- Problem requirements: Find each line in the records that contains the string "lower", matching case exactly, and copy those lines out in full.

Saved data entries:

● ● ●

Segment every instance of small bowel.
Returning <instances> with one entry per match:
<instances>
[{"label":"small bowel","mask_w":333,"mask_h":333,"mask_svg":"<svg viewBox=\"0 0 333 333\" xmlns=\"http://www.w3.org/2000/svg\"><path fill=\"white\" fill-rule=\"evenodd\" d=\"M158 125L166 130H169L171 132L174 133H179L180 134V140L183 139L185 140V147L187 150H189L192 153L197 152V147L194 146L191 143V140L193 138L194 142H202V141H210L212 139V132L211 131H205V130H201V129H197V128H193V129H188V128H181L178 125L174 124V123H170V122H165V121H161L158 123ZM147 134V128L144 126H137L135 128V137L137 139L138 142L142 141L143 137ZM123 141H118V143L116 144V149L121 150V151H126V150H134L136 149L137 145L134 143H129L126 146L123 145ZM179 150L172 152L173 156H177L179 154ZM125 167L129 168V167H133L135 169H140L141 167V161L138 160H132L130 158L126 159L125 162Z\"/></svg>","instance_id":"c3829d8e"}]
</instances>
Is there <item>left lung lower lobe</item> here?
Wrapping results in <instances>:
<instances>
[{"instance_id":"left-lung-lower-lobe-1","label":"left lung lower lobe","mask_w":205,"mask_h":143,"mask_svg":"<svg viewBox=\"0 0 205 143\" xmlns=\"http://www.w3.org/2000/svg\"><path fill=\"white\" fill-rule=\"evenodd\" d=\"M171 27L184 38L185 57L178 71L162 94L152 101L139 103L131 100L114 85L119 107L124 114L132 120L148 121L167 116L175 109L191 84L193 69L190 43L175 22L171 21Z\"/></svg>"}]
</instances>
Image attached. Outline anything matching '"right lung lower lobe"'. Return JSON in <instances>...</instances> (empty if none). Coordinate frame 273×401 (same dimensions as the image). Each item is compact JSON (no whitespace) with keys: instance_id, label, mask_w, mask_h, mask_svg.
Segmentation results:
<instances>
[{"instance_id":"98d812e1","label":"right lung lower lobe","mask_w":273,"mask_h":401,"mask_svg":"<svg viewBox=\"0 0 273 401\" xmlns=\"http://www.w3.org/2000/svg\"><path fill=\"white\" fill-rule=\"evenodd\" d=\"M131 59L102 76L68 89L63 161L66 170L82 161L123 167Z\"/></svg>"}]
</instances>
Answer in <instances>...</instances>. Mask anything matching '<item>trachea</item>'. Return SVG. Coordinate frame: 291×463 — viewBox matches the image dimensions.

● ● ●

- Answer below:
Is there <item>left lung lower lobe</item> here?
[{"instance_id":"left-lung-lower-lobe-1","label":"left lung lower lobe","mask_w":205,"mask_h":143,"mask_svg":"<svg viewBox=\"0 0 205 143\" xmlns=\"http://www.w3.org/2000/svg\"><path fill=\"white\" fill-rule=\"evenodd\" d=\"M171 27L184 38L185 57L178 71L162 94L152 101L139 103L131 100L114 85L119 107L124 114L132 120L148 121L167 116L175 109L191 84L193 69L190 43L175 22L171 21Z\"/></svg>"}]
Image attached. Outline anything matching '"right lung lower lobe"'. Return JSON in <instances>...</instances> (empty if none). Coordinate frame 273×401 (same dimensions as the image). Each item is compact JSON (no whitespace) with keys: instance_id, label, mask_w, mask_h, mask_svg.
[{"instance_id":"98d812e1","label":"right lung lower lobe","mask_w":273,"mask_h":401,"mask_svg":"<svg viewBox=\"0 0 273 401\" xmlns=\"http://www.w3.org/2000/svg\"><path fill=\"white\" fill-rule=\"evenodd\" d=\"M131 59L102 76L68 89L63 161L66 170L82 161L123 167Z\"/></svg>"}]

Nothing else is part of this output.